Trouvez-vous bien que les jeunes de chez vous sachent ce qui s’est passé ?

Oui ! Nous leur en parlons, pour qu’ils connaissent l’histoire et sachent ce qui s’est passé, ceux que nous avons perdus. C’est pourquoi chaque année, à l’occasion de l’anniversaire, nous faisons des cérémonies de mémoire, de réflexion, de prière, pour aider les habitants de Katogota, de la Plaine et de toute notre Province.

Notre but n’est pas la vengeance. La plupart des hommes armés qui ont fait le massacre étaient des Banyamulenge : mais nous ne pouvons pas nous venger contre les Banyamulenge d’aujourd’hui. Nous voulons seulement affirmer la vérité, la justice et le droit. Que ceux qui continuent à faire du mal à l’Est du pays sachent qu’un jour ils devront en répondre.

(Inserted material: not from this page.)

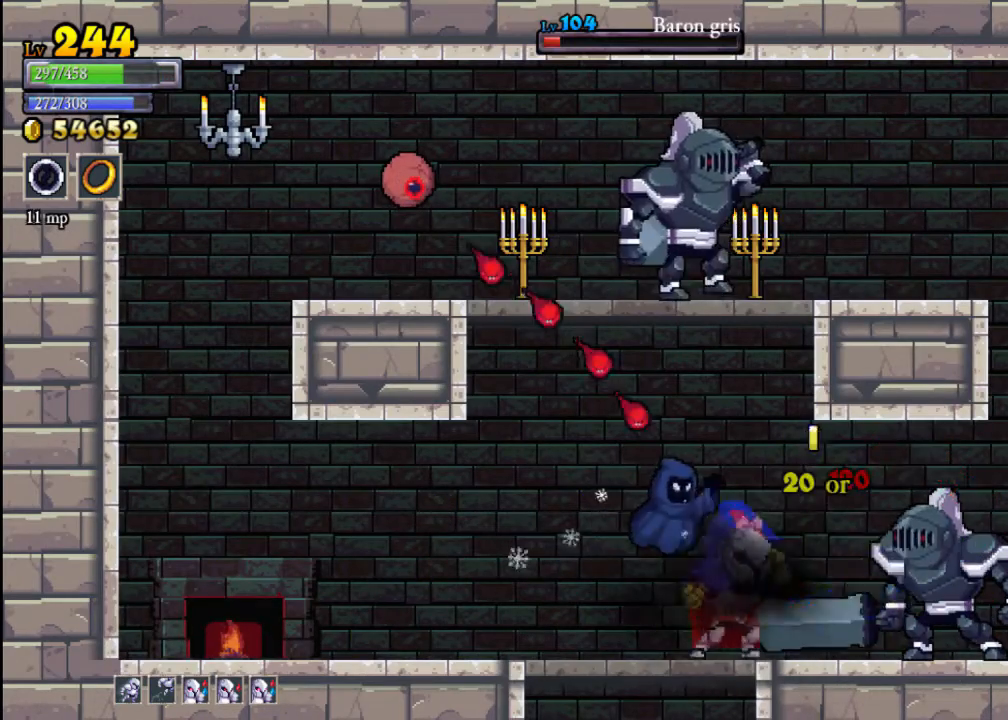
{"buttons": ["X"], "left_stick": "right", "events": [[133, "X", "up"], [133, "left_stick", "left"], [367, "left_stick", "right"], [500, "X", "down"]]}
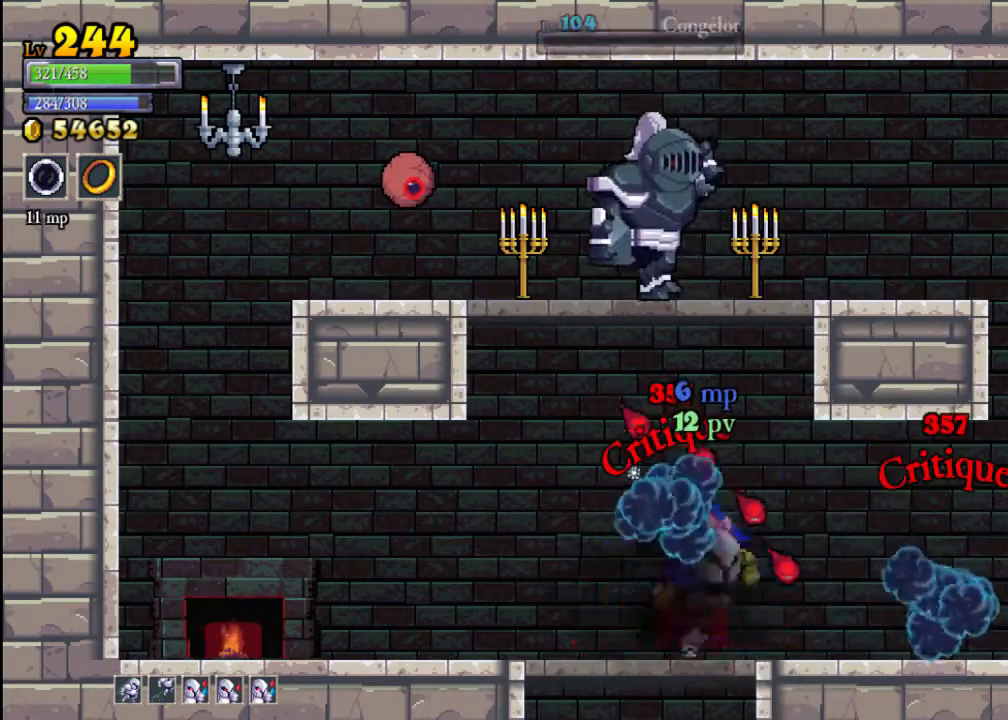
{"buttons": ["A", "X"], "left_stick": "center", "events": [[133, "left_stick", "center"], [200, "X", "up"], [233, "left_stick", "left"], [433, "A", "down"], [467, "X", "down"], [467, "left_stick", "center"]]}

Dans ces vingt ans de combat non violent pour les droits humains, y a-t-il eu quelqu’un qui y a laissé la vie ?

Beaucoup parmi nous ont déjà perdu leur vie à cause de leur engagement pour des droits humains. A Mutarule nous avons perdu Akili Bigaya et Aimable Masumbuko : ils étaient engagés dans la réconciliation des quatre tribus vivant dans ce village. A Rubanga nous avons perdu TOTO Kaligito ; à Lubarika, Kabamba Mirindi : tous ont été tués.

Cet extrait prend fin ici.